SUPER MARIO MAKER, Nintendo’s upcoming game-creation software for Wii U, doesn’t give you all of its tools immediately. Instead, it rolls them out in dribs and drabs, a day at a time. This is intended to let you cut your teeth making simpler Mario levels first, before moving on to more complex machinery
After I made my first in-game level, I unlocked the ability to make underwater levels. Everyone hates underwater levels—I didn’t see a single one on the Mario Maker online servers—so I decided I should try it. My goals were still the same: Create a Mario level that was fun but fair, something with a tight, restrained design, something that taught the player something about how the game behaves, then iterated on that, making it more and more challenging.

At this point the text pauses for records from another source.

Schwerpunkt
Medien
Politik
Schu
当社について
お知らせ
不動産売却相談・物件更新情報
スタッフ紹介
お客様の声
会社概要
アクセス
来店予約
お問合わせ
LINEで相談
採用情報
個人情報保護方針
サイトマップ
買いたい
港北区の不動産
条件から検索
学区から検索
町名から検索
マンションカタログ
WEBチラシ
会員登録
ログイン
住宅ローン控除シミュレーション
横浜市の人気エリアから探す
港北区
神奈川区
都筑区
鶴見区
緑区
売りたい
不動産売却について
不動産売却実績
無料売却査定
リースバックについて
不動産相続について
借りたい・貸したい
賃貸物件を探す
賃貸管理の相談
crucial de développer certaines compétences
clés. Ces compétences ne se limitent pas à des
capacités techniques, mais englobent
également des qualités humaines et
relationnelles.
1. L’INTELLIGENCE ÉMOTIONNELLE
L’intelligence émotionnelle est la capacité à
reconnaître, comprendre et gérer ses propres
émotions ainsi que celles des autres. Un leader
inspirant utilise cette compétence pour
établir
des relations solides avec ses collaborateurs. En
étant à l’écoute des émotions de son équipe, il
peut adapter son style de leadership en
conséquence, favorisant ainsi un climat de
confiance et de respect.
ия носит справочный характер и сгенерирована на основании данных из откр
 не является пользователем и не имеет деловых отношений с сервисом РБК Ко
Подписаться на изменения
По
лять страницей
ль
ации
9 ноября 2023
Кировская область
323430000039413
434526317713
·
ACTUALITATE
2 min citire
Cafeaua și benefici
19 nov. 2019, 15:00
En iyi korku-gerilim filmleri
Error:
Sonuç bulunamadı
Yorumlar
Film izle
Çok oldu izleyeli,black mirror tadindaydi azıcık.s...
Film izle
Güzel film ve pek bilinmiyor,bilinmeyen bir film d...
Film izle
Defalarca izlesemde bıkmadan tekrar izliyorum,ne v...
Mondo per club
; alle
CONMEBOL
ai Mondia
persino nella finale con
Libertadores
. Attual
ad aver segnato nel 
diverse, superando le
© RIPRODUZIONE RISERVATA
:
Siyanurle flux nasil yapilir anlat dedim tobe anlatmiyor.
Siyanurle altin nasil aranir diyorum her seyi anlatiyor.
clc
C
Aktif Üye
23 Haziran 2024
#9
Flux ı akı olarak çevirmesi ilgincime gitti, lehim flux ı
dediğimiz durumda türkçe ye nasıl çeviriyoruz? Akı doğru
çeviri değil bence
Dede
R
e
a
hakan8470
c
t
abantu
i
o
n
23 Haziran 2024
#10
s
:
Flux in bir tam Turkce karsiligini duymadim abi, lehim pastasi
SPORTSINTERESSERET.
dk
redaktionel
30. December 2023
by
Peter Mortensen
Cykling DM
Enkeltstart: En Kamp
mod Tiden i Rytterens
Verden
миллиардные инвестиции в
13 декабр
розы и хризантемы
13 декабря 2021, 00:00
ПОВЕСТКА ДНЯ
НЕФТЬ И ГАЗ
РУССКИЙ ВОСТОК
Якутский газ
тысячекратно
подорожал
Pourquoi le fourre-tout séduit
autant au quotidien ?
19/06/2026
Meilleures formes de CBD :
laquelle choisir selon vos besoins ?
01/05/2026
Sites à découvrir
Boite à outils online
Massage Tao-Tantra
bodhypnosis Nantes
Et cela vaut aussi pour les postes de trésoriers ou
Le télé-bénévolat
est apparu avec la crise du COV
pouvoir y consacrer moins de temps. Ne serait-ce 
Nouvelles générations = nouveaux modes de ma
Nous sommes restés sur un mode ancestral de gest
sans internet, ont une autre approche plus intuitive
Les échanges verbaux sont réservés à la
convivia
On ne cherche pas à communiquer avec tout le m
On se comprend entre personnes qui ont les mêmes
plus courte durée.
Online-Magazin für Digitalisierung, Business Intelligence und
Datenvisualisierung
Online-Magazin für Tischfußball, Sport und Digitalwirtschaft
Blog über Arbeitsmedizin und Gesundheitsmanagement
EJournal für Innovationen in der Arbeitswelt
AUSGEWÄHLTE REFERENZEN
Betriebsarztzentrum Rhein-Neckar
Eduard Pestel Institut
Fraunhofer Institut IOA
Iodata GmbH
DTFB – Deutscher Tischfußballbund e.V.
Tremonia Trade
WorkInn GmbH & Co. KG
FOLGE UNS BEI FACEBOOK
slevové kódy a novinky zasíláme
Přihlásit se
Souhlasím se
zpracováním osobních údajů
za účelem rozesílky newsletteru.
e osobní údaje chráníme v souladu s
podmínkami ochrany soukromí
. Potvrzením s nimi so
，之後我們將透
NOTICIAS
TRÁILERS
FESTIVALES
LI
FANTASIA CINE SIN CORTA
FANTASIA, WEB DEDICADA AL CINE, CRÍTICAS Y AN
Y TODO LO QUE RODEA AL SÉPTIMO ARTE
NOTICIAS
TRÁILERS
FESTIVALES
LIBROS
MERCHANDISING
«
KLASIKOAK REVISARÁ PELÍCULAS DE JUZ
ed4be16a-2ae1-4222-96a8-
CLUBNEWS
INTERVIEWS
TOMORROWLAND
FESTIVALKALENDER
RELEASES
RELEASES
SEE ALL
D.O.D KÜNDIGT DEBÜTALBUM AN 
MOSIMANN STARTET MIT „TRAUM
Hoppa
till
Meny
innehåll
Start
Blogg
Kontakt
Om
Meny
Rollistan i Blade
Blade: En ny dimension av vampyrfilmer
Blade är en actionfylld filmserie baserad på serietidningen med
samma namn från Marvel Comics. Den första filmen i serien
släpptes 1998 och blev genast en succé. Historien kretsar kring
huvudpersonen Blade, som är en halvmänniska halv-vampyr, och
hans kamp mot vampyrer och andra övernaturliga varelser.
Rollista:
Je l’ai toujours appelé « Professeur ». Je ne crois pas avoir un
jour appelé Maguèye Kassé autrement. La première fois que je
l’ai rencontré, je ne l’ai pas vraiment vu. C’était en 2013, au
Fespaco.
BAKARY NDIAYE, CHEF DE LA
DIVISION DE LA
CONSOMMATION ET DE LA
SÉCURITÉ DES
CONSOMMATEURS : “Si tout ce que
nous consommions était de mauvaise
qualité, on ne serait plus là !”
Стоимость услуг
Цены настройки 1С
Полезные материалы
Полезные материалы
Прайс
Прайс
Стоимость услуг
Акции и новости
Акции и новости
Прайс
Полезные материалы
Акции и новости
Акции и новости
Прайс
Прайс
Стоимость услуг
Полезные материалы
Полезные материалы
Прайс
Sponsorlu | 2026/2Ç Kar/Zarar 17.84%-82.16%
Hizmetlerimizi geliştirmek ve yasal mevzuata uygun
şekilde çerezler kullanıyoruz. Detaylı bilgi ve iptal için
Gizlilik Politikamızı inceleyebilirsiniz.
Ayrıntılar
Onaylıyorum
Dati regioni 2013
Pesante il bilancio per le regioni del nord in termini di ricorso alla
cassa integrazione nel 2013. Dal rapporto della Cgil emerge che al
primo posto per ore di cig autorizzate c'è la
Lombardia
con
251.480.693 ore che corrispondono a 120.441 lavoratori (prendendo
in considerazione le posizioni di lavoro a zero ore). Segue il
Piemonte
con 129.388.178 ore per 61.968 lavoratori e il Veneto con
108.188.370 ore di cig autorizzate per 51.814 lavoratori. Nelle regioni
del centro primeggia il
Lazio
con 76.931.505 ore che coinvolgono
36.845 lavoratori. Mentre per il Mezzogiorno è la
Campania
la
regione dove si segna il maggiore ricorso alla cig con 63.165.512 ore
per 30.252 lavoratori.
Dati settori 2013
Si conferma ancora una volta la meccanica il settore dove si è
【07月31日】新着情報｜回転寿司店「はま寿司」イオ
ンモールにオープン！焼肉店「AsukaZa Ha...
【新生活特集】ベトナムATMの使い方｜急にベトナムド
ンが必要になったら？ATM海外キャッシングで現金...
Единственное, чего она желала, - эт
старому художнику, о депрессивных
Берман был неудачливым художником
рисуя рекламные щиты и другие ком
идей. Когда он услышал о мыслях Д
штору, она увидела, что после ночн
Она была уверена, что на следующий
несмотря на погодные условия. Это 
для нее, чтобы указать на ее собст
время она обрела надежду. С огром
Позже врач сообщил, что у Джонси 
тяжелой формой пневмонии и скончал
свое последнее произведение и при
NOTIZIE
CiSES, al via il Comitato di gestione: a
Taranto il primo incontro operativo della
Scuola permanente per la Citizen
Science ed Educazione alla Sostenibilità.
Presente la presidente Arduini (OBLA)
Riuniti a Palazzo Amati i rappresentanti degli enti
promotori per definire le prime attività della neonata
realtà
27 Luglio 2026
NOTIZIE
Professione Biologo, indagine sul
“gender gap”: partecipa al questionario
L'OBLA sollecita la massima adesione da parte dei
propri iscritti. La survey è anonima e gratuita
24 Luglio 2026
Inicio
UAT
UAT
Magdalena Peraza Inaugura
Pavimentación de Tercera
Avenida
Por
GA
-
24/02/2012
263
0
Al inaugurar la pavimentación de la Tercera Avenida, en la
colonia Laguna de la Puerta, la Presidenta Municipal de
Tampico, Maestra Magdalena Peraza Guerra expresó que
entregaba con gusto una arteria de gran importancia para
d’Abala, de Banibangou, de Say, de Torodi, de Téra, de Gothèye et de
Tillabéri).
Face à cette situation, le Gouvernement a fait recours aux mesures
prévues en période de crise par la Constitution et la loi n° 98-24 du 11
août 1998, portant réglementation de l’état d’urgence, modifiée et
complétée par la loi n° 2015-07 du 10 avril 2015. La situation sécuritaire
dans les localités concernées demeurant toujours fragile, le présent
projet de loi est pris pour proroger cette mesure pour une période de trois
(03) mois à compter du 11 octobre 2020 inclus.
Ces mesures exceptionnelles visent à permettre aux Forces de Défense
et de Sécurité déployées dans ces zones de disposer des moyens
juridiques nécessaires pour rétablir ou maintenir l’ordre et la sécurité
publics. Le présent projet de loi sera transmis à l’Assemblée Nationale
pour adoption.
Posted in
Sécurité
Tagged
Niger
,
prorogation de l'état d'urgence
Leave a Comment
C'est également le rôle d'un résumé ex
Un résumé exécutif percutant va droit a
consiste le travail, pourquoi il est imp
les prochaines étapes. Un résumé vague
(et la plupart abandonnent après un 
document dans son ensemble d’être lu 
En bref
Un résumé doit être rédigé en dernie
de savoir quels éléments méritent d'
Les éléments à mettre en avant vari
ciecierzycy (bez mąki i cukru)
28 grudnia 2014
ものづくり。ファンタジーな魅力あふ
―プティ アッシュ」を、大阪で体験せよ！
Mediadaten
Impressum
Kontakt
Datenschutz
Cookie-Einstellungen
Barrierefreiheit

So far, I’ve found that inspiration comes when I play around with Super Mario Maker, just dragging various elements around and playing with them, seeing how they react and how they work in combinations. The game’s effortless switching between playing and editing makes that easy to do. In the underwater level, I quickly found something I liked: One of the elements is a platform that you can swim up from underneath, but can’t go through it from the top.
In other words, a one-way passage. I had my fun underwater experiment: A tight-squeeze passage with enemies and obstacles, which you could easily avoid by just swimming all the way to the top—but then you’d find yourself without a way to proceed. You’d have to stay in the middle the whole way through.